Instructions to follow: Everything in the listing that follows should be reproduced exactly except the pictures.

Supplied data:
Content starts

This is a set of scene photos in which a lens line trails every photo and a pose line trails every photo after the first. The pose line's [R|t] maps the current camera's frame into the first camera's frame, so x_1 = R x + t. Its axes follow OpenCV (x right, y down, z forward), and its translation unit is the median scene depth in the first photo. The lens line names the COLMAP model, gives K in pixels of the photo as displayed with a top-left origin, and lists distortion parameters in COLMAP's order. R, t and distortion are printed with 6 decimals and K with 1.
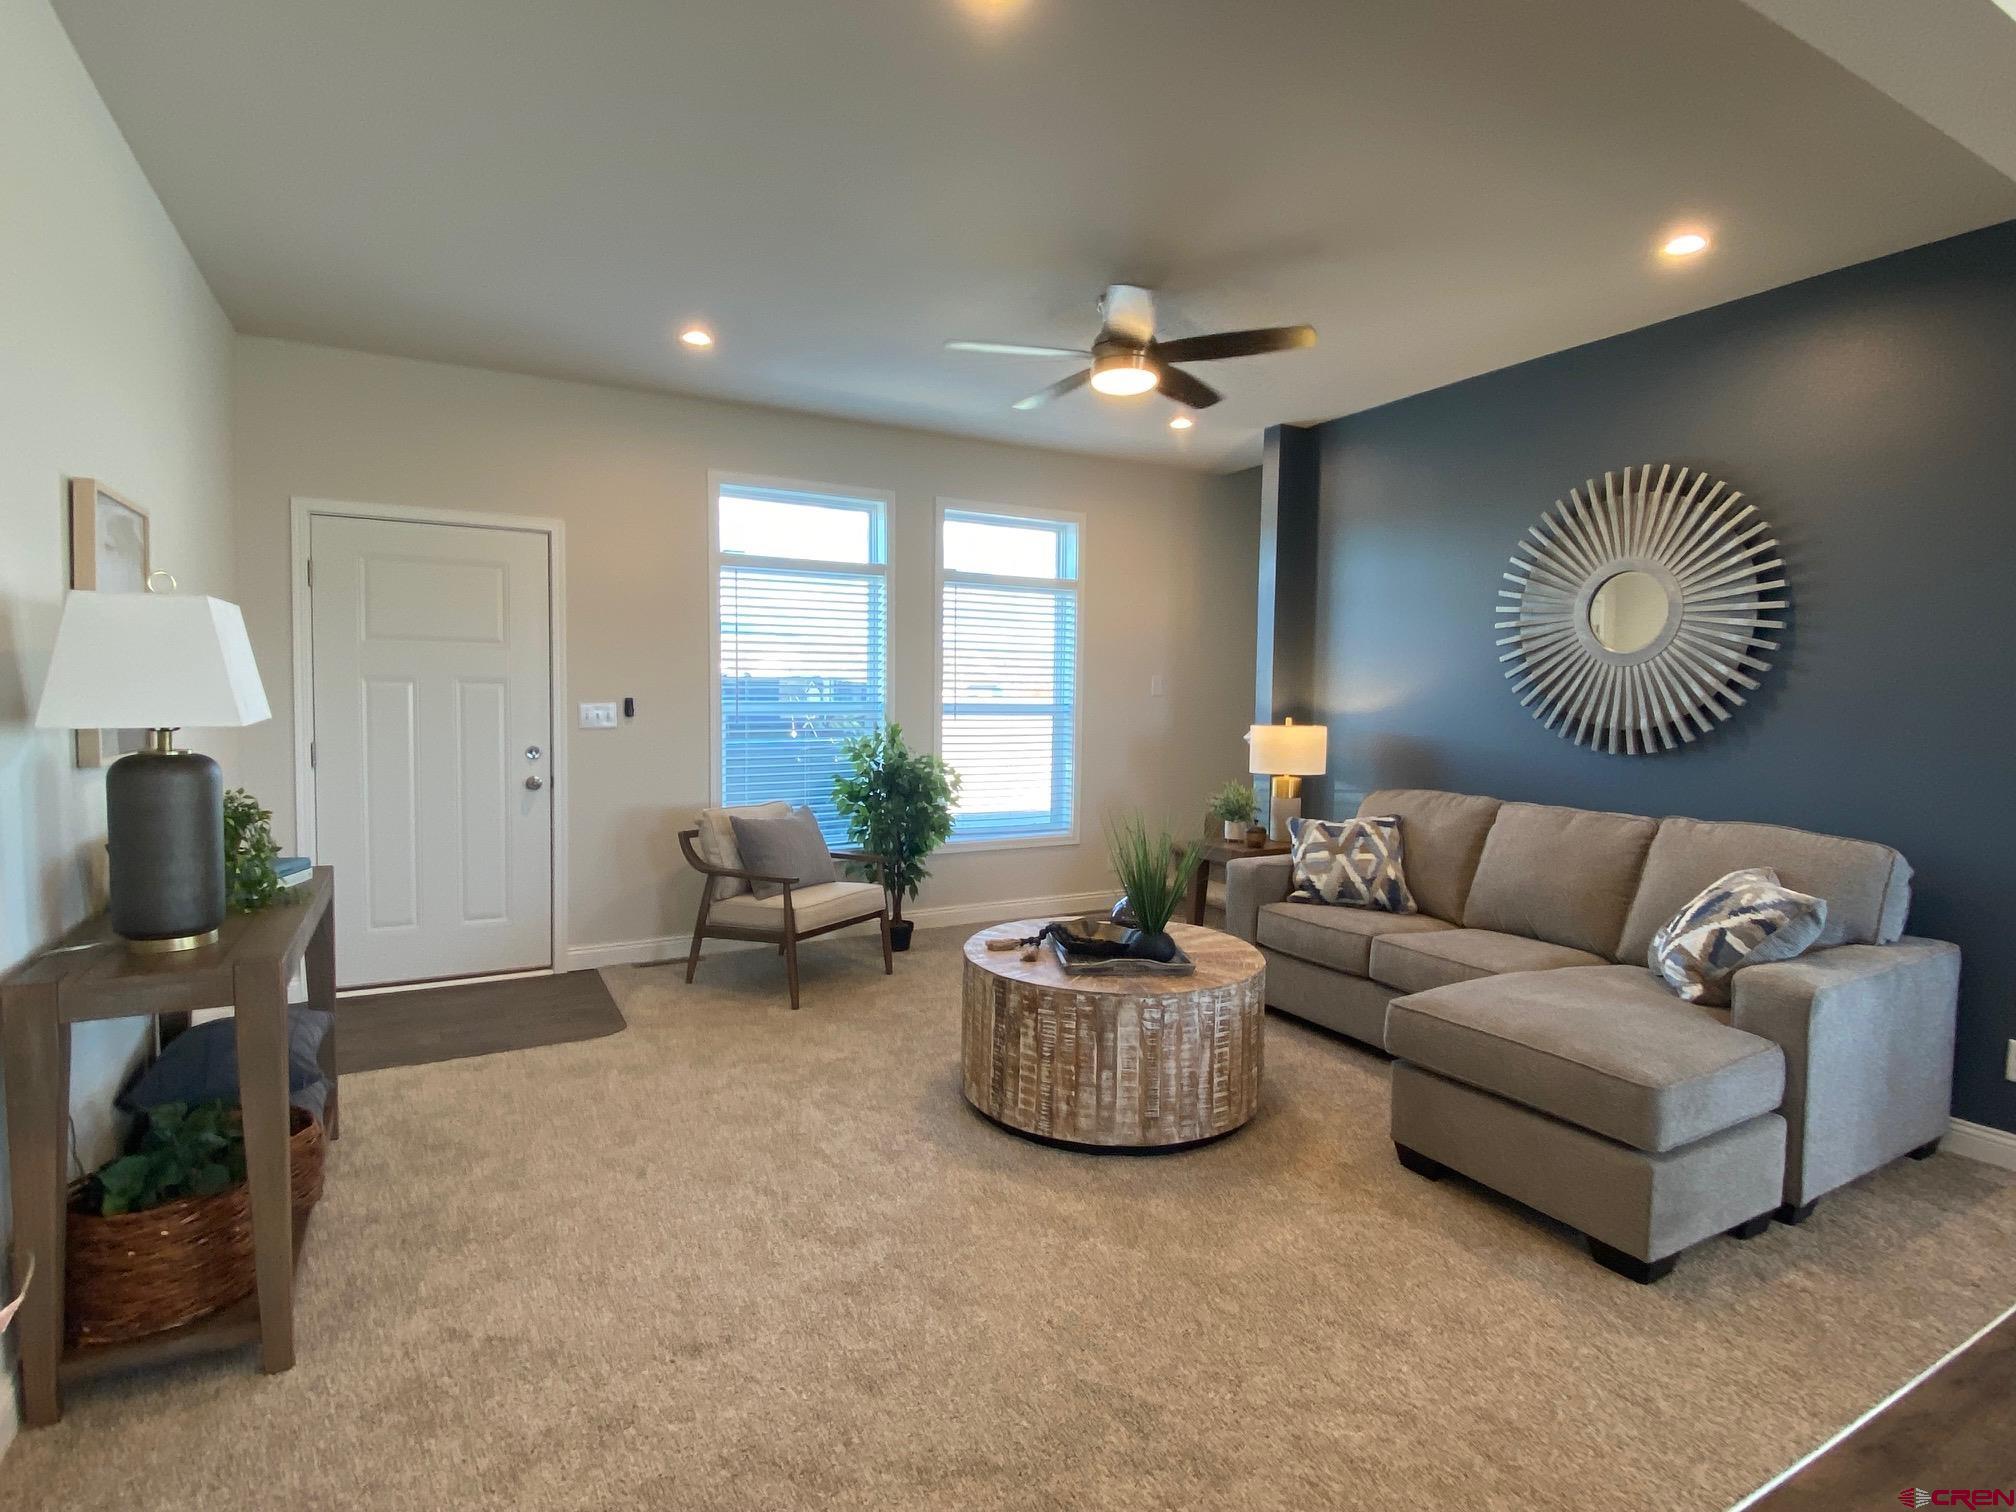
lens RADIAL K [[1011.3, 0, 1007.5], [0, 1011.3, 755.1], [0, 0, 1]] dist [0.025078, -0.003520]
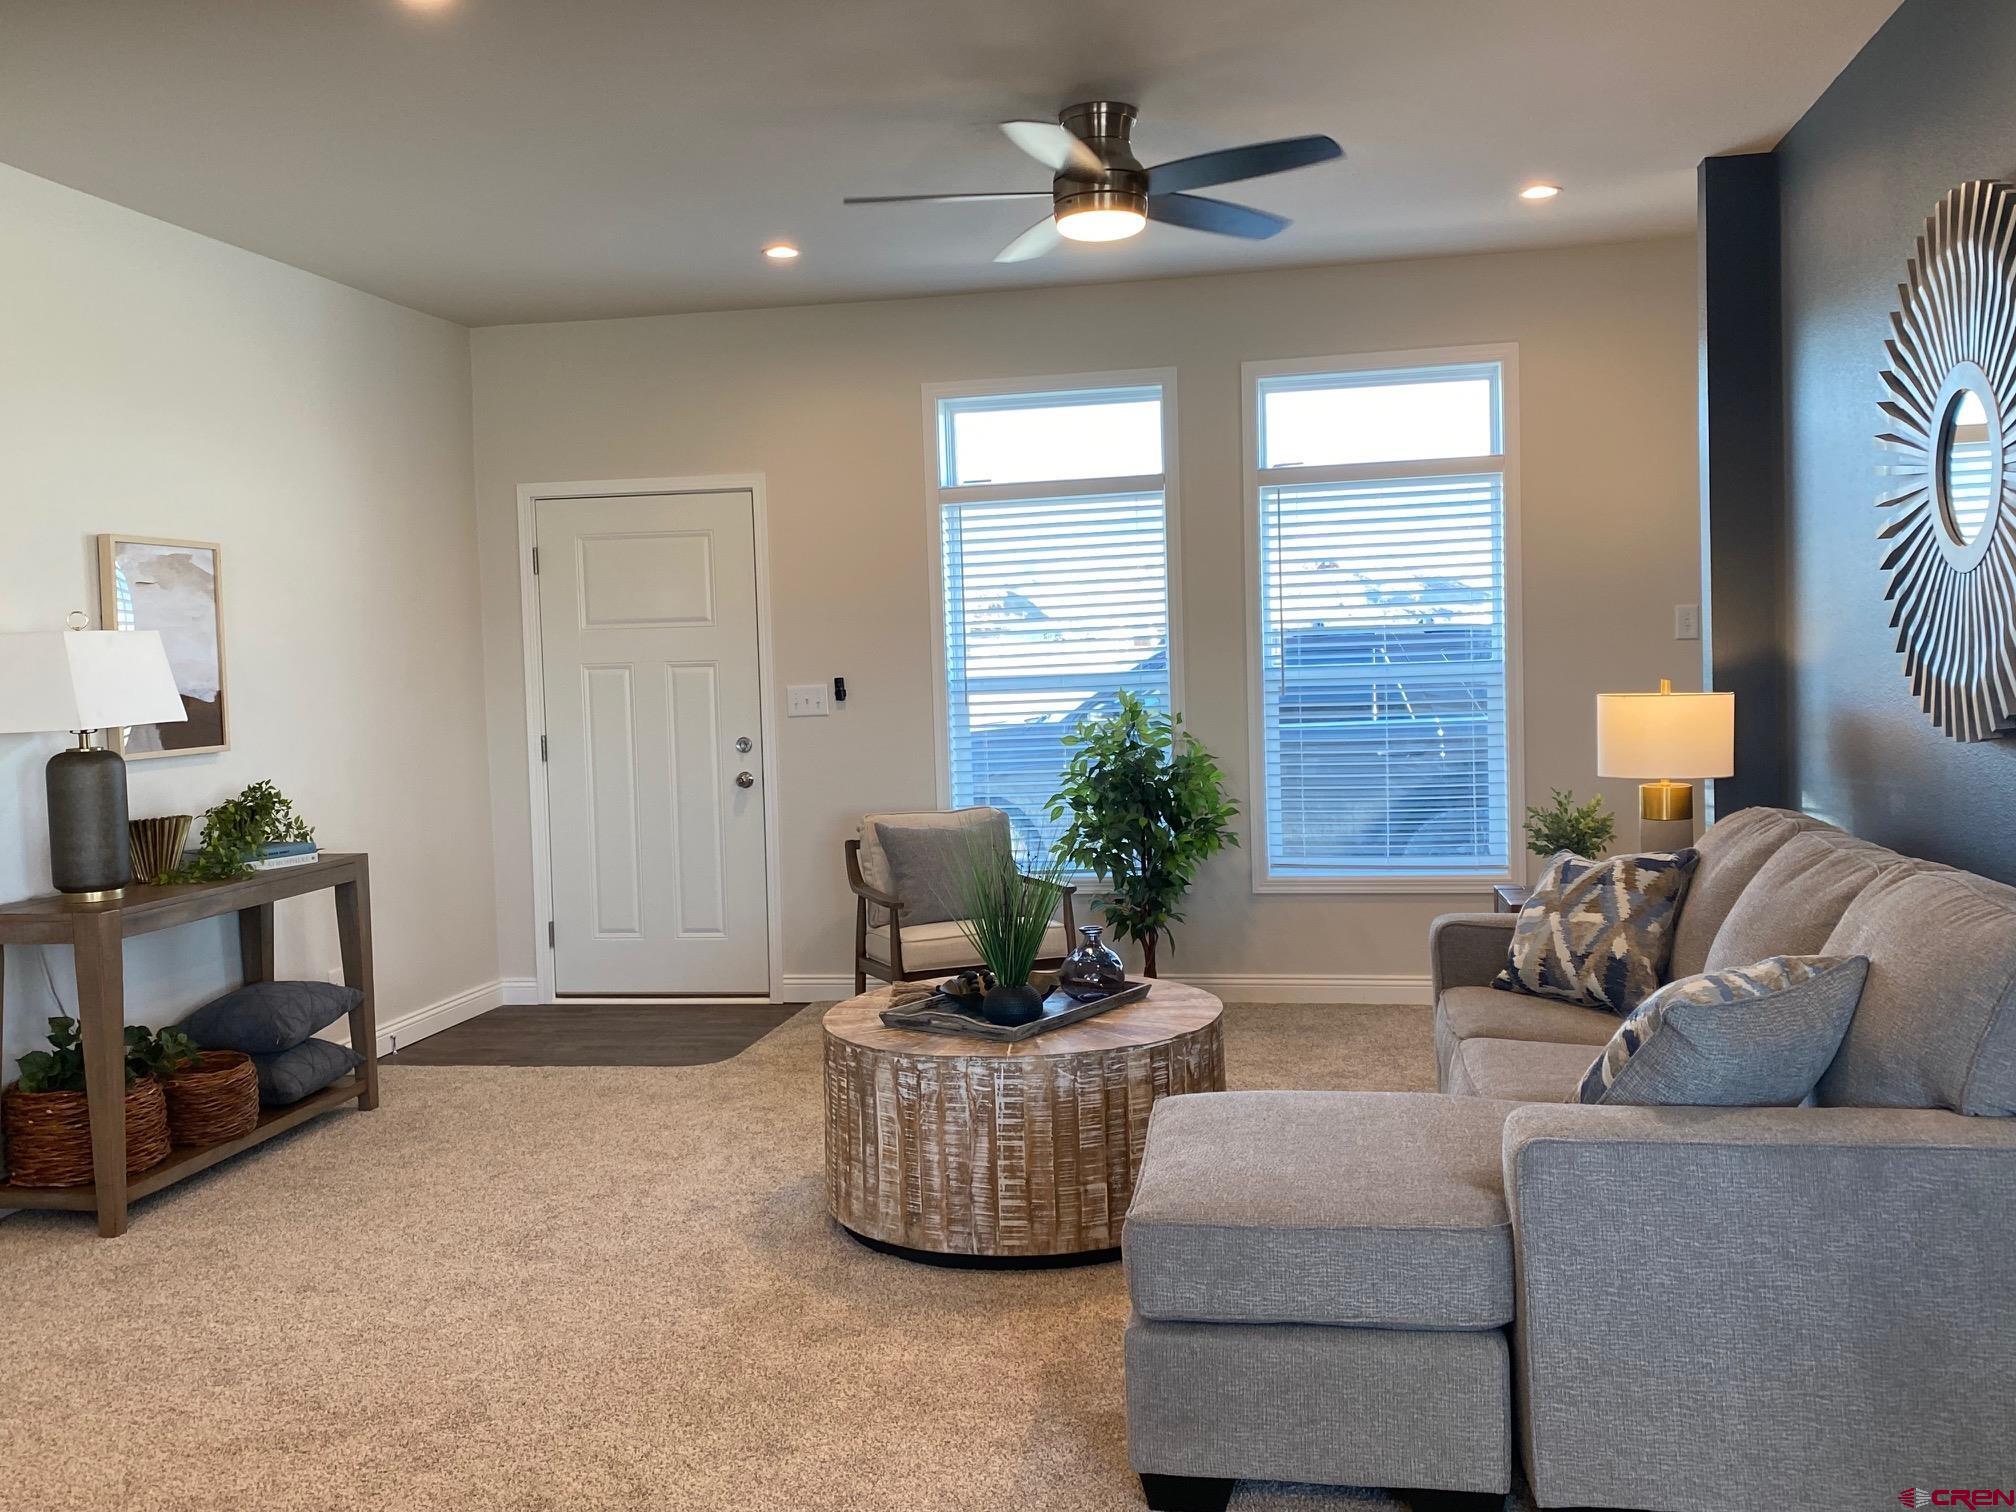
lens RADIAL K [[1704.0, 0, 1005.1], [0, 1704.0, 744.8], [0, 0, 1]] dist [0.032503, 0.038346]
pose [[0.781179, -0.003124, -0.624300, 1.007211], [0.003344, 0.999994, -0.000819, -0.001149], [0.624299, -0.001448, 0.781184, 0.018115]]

Content ends

Answer space:
This is a set of scene photos in which a lens line trails every photo and a pose line trails every photo after the first. The pose line's [R|t] maps the current camera's frame into the first camera's frame, so x_1 = R x + t. Its axes follow OpenCV (x right, y down, z forward), and its translation unit is the median scene depth in the first photo. The lens line names the COLMAP model, gives K in pixels of the photo as displayed with a top-left origin, and lists distortion parameters in COLMAP's order. R, t and distortion are printed with 6 decimals and K with 1.
lens RADIAL K [[1011.3, 0, 1007.5], [0, 1011.3, 755.1], [0, 0, 1]] dist [0.025078, -0.003520]
lens RADIAL K [[1704.0, 0, 1005.1], [0, 1704.0, 744.8], [0, 0, 1]] dist [0.032503, 0.038346]
pose [[0.781179, -0.003124, -0.624300, 1.007211], [0.003344, 0.999994, -0.000819, -0.001149], [0.624299, -0.001448, 0.781184, 0.018115]]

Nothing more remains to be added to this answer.